Text:
'''
Hopefully this issue might be a hint for further setups as mine. And sorry for any inconvenience as it feels like self-owned. And I even more don't like handling with SSL and certificates. The issue can be closed except you have any follow-up questions on my issue.

Regards, Marcel

amotl commented 1 year ago

Hi @scherbinek,

thank you for your response, I am happy it works for you now. However, I will reopen this issue, because I would like to investigate if we should include the certifi package as a dependency, and if this would have improved the situation in your case.

With kind regards, Andreas.

gutzbenj commented 1 year ago

I think we can close this.

certifi is already indirectly in our dependents (probably through fsspec/requests) and the issue can't be resolved by installing certifi but rather by linking it to system installed certificates.

amotl commented 1 year ago

The issue can't be resolved by installing certifi but rather by linking it to system installed certificates.

I was about to agree, but wasn't fully convinced [^1], so I just looked up the topic on the corresponding urllib3 and aiohttp documentations.

urllib3

It looks like there is an option to make urllib3 use the certificates from the certifi package, and it is well documented.

Unless otherwise specified urllib3 will try to load the default system certificate stores. The most reliable cross-platform method is to use the certifi package which provides Mozilla’s root certificate bundle.

Once you have certificates, you can create a PoolManager that verifies certificates when making requests:

>>> import certifi
>>> import urllib3
>>> http = urllib3.PoolManager(
...     cert_reqs='CERT_REQUIRED',
...     ca_certs=certifi.where()
... )

-- https://urllib3.readthedocs.io/en/stable/user-guide.html#certificate-verification

[^1]: I mean, what would be the point of providing the certificates per Python package then, if you can't make Python actually use it?

aiohttp

It looks like aiohttp does not document how to use certificates from certifi. Evaluate "aiohttp" with "certifi" has a corresponding example program, its gist is:

import aiohttp
import certifi
import ssl

sslcontext = ssl.create_default_context(cafile=certifi.where())
session = aiohttp.ClientSession()
response = await session.get("https://www.hrw.org/", ssl=sslcontext)

Do you think we should carry that information forward to both the aiospec and the fsspec projects, to improve their documentation and their internals?

References

gutzbenj commented 1 year ago

Sure! But my honest opinion is: I've only seen this error once on a managed machine at work and there probably if you get this error nothing else works as well.

Usually if you install python (and maybe requests afterwards) everything should work out of the box and if not we wouldn't be able to provide any help and aiohttp neither, but the user would rather have to make sure that certificates on the machine are correctly installed.

gutzbenj commented 1 year ago

Closing this as is not related to anything on our end.
'''
Dataset entries:
'''
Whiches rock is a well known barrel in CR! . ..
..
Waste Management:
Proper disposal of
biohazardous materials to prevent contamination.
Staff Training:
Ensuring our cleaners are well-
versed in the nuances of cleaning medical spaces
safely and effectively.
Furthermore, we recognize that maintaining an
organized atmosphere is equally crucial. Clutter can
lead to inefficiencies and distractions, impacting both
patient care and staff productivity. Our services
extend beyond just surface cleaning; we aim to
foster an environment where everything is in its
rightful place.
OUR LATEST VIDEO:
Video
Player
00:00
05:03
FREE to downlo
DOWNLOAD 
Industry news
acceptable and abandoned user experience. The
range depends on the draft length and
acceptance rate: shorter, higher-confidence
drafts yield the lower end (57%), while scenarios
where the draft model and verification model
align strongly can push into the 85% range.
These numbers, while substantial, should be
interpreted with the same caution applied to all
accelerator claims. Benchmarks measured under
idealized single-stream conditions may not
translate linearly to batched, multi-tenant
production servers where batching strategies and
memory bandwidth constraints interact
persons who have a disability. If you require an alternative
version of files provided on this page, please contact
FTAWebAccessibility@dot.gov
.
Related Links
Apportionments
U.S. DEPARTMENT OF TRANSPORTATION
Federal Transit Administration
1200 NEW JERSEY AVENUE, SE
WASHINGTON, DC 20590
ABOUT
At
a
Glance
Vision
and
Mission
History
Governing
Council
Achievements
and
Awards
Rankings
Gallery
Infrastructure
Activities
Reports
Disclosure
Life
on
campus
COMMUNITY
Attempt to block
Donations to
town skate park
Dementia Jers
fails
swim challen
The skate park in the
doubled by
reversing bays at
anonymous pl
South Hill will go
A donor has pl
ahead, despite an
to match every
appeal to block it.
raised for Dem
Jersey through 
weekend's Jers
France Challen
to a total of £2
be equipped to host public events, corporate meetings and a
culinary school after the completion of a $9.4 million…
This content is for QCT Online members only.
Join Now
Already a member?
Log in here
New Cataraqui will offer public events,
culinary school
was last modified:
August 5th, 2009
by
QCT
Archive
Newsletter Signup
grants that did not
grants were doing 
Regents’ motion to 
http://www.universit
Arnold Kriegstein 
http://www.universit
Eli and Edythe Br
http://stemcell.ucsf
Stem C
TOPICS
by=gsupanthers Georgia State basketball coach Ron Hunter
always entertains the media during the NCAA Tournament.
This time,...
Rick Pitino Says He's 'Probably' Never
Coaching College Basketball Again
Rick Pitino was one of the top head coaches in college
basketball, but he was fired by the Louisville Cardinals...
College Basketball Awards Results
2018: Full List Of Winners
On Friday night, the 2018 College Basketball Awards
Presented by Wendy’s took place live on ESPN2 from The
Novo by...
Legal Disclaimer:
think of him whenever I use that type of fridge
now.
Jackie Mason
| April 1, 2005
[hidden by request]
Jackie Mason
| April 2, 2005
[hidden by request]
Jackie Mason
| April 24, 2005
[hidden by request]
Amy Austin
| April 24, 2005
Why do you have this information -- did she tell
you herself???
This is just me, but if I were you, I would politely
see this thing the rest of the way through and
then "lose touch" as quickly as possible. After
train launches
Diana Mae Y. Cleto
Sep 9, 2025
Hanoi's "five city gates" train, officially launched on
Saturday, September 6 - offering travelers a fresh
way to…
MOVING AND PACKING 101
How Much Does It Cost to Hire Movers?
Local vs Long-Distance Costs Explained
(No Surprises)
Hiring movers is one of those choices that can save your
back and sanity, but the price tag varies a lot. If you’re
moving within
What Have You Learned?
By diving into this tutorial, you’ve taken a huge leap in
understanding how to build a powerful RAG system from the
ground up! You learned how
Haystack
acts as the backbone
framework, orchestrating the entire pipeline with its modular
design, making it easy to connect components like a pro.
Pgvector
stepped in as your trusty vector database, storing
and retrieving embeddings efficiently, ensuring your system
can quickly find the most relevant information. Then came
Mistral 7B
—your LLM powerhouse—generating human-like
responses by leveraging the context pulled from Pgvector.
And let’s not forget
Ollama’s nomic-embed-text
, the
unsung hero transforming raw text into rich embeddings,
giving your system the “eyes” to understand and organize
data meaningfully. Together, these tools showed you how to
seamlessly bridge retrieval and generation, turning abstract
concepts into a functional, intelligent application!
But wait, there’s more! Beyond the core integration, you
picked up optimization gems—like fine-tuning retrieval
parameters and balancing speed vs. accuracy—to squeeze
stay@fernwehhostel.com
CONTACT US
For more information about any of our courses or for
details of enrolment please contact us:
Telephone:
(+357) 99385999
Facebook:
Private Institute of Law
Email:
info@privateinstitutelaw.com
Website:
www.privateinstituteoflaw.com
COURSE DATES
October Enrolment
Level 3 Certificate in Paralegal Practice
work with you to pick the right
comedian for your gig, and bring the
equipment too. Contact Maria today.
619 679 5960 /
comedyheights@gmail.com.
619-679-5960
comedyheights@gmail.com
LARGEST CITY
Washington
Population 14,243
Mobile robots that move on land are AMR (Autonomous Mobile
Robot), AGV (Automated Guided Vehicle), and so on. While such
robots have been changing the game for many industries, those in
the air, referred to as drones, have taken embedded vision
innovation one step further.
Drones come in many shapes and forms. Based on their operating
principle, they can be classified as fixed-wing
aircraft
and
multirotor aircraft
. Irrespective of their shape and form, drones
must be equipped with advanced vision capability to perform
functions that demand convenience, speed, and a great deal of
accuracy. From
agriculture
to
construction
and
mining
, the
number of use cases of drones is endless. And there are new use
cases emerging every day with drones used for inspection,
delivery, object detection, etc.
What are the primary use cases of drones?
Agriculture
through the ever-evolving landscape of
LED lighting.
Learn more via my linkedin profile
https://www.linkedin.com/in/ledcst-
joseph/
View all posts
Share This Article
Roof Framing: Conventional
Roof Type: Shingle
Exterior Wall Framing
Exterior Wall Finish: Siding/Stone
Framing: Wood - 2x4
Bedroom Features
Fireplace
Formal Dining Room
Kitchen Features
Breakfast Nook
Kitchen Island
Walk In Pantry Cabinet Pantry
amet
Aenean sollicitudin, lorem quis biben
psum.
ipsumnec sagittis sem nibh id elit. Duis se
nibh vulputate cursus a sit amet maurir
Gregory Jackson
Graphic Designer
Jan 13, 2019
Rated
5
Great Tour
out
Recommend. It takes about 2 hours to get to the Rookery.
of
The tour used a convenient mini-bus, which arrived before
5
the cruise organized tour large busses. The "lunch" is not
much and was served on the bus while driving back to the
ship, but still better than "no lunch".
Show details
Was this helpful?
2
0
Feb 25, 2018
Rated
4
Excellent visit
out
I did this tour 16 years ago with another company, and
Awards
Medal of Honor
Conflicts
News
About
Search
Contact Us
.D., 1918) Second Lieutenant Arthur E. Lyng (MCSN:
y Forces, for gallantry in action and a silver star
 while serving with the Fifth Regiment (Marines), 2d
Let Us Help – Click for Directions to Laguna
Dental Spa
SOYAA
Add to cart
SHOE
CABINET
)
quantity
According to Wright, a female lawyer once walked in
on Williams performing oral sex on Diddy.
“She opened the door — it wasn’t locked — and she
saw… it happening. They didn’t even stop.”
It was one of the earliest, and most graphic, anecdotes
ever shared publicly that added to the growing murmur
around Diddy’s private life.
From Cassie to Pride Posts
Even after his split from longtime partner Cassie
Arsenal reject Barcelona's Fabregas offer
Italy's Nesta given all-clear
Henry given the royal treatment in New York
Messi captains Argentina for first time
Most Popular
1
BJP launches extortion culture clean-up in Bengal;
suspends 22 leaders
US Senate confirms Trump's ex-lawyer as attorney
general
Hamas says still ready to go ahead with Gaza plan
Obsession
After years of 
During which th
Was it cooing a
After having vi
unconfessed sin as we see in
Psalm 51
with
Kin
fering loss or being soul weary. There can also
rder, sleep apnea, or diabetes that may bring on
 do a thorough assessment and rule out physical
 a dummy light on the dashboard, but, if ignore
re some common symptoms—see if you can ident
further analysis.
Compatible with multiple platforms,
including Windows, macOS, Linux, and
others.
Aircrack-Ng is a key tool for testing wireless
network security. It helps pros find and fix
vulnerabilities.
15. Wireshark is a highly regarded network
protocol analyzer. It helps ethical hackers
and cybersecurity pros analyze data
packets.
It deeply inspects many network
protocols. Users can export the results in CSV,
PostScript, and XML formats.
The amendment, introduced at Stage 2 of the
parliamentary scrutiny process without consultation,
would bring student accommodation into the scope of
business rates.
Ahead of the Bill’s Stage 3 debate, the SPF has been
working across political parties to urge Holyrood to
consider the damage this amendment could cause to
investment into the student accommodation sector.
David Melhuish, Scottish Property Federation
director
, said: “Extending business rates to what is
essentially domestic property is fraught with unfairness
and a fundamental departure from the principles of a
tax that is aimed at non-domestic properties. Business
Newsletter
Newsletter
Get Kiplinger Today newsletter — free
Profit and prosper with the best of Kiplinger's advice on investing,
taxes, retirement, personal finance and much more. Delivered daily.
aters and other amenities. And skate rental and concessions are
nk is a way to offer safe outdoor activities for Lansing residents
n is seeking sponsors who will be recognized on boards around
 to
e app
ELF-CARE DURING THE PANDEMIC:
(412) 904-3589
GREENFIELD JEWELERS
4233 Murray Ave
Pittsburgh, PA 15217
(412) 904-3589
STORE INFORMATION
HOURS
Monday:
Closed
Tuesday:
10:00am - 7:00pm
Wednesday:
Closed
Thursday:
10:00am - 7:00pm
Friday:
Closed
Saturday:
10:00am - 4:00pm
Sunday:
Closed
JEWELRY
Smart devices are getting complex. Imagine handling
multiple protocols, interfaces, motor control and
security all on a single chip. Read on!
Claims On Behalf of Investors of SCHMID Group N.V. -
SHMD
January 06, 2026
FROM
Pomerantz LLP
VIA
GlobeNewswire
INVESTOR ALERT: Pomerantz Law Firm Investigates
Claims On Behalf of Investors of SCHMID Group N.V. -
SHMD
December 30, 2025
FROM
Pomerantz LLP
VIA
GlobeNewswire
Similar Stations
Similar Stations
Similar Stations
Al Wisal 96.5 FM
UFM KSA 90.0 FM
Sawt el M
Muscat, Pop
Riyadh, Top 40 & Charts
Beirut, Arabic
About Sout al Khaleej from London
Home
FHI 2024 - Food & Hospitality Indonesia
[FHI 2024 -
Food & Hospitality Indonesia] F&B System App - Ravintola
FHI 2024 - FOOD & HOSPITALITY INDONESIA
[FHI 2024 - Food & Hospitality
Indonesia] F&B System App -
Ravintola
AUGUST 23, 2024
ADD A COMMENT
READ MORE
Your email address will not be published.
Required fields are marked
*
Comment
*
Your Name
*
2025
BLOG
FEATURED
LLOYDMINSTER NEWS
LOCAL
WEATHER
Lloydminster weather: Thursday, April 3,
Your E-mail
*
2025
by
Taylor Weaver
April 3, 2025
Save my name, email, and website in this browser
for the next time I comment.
'''
What this exercise asks:
#1 Answer these questions about the discussion:
(a) Through which packages does gutzbenj think certifi is probably already an indirect dependency?
(b) According to the quoted urllib3 documentation, what does the certifi package provide?
(c) Where has gutzbenj seen this error?
#2 Reproduce the entries line for line, beginning at their first line and stopping after the line that has "Furthermore, we recognize that maintaining an".

Activity answers:
#1
(a) Through fsspec/requests.
(b) Mozilla's root certificate bundle.
(c) Once, on a managed machine at work.

#2
Whiches rock is a well known barrel in CR! . ..
..
Waste Management:
Proper disposal of
biohazardous materials to prevent contamination.
Staff Training:
Ensuring our cleaners are well-
versed in the nuances of cleaning medical spaces
safely and effectively.
Furthermore, we recognize that maintaining an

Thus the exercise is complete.